*Dataset records:*
Segment Open
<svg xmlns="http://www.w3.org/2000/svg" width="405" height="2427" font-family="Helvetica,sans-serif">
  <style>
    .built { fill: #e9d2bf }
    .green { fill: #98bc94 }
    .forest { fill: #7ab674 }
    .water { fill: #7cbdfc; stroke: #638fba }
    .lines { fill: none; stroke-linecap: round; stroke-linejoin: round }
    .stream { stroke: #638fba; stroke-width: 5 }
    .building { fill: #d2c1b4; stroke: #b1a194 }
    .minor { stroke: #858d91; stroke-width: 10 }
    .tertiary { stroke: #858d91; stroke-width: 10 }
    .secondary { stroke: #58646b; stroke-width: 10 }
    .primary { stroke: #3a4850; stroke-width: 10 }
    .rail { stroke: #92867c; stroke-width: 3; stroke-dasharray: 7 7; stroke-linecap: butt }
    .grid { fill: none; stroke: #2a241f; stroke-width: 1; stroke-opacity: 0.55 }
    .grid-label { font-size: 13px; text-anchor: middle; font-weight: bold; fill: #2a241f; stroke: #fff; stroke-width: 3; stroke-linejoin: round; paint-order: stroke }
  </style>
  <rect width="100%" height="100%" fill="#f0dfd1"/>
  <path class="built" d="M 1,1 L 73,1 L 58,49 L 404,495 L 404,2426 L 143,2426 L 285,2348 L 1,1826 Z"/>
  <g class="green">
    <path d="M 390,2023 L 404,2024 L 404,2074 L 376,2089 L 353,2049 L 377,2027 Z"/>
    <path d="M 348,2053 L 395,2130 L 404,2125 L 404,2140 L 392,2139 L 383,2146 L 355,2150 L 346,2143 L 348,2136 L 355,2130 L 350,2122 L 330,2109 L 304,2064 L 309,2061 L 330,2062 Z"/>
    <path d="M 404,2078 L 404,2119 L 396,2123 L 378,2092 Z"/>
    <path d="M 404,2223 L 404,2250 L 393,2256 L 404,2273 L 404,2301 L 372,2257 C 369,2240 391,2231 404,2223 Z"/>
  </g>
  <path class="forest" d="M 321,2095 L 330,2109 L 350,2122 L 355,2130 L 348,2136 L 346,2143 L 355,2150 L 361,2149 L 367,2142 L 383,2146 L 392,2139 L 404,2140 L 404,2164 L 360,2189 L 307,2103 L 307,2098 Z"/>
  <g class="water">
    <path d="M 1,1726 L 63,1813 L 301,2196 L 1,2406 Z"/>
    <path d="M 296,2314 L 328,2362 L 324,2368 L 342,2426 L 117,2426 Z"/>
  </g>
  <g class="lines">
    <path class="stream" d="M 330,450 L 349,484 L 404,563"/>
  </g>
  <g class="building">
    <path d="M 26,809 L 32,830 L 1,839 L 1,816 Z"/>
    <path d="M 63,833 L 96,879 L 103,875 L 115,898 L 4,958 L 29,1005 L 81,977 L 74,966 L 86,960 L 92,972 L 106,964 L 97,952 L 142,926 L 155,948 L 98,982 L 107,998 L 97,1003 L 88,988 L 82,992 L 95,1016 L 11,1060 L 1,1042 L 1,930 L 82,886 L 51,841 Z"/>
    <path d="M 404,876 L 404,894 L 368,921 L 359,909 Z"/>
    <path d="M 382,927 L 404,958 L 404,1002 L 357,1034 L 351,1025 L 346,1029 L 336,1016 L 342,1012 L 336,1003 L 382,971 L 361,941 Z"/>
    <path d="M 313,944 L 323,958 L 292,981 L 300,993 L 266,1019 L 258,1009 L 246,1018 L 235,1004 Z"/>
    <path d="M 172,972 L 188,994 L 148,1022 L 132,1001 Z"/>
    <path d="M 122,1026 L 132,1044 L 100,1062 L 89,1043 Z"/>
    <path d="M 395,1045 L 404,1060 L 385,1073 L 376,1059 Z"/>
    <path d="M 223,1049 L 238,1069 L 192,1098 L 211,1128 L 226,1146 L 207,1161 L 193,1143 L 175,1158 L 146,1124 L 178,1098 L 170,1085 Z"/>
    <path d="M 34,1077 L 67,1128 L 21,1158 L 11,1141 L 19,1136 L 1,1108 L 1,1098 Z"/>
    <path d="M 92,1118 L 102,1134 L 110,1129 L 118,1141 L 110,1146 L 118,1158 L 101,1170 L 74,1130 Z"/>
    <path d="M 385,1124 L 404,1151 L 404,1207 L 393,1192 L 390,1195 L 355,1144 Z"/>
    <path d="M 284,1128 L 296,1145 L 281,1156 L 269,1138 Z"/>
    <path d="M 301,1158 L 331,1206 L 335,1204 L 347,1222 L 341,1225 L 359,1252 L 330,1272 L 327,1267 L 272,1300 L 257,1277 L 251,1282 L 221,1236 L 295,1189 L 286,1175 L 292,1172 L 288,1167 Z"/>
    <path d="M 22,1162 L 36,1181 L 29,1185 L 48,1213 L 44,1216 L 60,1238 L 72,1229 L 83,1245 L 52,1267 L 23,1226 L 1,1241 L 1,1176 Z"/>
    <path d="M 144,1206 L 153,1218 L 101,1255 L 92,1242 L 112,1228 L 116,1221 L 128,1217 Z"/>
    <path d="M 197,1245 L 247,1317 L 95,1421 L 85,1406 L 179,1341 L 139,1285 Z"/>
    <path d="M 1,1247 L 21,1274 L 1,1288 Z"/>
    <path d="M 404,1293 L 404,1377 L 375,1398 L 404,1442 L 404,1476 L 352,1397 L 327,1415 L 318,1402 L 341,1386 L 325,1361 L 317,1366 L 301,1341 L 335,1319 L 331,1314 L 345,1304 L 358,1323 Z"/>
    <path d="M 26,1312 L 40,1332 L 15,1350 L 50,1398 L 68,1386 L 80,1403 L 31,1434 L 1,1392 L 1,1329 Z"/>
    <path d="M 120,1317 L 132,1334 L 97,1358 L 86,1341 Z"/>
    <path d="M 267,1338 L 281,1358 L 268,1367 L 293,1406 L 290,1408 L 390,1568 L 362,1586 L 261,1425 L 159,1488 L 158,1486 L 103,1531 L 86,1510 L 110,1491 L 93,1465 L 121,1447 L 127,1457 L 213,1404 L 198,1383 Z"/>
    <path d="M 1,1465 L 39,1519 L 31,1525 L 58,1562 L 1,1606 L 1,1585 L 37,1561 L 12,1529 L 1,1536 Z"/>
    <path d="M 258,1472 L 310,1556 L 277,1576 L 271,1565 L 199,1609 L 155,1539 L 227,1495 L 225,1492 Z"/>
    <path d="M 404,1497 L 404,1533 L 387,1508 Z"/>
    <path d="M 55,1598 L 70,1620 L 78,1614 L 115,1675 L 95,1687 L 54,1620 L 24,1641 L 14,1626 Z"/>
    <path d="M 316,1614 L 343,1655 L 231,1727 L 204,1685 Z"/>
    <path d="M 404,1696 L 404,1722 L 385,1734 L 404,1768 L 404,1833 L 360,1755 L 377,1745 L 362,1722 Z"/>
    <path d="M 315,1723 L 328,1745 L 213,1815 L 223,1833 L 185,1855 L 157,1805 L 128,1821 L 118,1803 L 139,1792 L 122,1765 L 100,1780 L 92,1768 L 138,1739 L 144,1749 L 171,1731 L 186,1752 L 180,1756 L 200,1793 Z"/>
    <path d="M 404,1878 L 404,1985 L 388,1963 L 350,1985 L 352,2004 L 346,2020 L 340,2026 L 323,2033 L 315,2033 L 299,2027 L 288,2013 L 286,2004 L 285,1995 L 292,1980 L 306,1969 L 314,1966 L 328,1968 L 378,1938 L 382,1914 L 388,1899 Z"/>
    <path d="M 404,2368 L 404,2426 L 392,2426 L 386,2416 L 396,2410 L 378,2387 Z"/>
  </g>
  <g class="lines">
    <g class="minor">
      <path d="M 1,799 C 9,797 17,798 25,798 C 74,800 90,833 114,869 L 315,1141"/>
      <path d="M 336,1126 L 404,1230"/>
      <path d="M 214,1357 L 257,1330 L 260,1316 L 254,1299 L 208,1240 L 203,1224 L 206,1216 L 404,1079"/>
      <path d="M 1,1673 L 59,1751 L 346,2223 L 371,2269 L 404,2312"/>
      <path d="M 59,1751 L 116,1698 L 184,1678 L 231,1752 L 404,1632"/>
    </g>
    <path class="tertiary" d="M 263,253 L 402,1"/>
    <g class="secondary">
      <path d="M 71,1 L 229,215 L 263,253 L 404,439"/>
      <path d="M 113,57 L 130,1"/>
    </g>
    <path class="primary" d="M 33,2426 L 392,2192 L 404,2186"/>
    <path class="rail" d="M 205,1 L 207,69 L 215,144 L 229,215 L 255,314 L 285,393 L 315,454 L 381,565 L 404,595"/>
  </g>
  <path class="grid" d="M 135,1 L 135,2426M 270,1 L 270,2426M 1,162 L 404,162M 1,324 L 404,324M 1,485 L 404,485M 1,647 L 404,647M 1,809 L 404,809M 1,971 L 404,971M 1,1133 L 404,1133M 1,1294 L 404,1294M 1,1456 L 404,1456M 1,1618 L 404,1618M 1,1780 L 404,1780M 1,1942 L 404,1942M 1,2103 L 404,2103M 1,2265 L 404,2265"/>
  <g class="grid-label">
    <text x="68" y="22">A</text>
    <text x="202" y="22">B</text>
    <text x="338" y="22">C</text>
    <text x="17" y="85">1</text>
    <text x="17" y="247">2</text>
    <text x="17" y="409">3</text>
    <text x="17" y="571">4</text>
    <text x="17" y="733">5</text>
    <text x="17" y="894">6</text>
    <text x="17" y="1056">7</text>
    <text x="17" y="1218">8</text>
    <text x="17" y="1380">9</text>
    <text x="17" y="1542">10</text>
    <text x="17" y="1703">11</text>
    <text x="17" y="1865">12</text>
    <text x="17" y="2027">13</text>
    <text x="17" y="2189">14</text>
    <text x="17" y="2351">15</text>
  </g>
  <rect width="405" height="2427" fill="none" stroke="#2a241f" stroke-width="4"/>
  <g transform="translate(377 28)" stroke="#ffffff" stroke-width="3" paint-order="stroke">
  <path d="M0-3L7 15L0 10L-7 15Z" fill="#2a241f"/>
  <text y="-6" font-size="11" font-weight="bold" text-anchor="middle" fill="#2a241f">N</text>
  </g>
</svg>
Segment Closed
*WORK REQUEST:*
Your reply is to repeat, unchanged, the lines above running from the one with "63,833 L 96,879" up to and including the one with "284,1128 L 296,1145".

*SOLUTION:*
    <path d="M 63,833 L 96,879 L 103,875 L 115,898 L 4,958 L 29,1005 L 81,977 L 74,966 L 86,960 L 92,972 L 106,964 L 97,952 L 142,926 L 155,948 L 98,982 L 107,998 L 97,1003 L 88,988 L 82,992 L 95,1016 L 11,1060 L 1,1042 L 1,930 L 82,886 L 51,841 Z"/>
    <path d="M 404,876 L 404,894 L 368,921 L 359,909 Z"/>
    <path d="M 382,927 L 404,958 L 404,1002 L 357,1034 L 351,1025 L 346,1029 L 336,1016 L 342,1012 L 336,1003 L 382,971 L 361,941 Z"/>
    <path d="M 313,944 L 323,958 L 292,981 L 300,993 L 266,1019 L 258,1009 L 246,1018 L 235,1004 Z"/>
    <path d="M 172,972 L 188,994 L 148,1022 L 132,1001 Z"/>
    <path d="M 122,1026 L 132,1044 L 100,1062 L 89,1043 Z"/>
    <path d="M 395,1045 L 404,1060 L 385,1073 L 376,1059 Z"/>
    <path d="M 223,1049 L 238,1069 L 192,1098 L 211,1128 L 226,1146 L 207,1161 L 193,1143 L 175,1158 L 146,1124 L 178,1098 L 170,1085 Z"/>
    <path d="M 34,1077 L 67,1128 L 21,1158 L 11,1141 L 19,1136 L 1,1108 L 1,1098 Z"/>
    <path d="M 92,1118 L 102,1134 L 110,1129 L 118,1141 L 110,1146 L 118,1158 L 101,1170 L 74,1130 Z"/>
    <path d="M 385,1124 L 404,1151 L 404,1207 L 393,1192 L 390,1195 L 355,1144 Z"/>
    <path d="M 284,1128 L 296,1145 L 281,1156 L 269,1138 Z"/>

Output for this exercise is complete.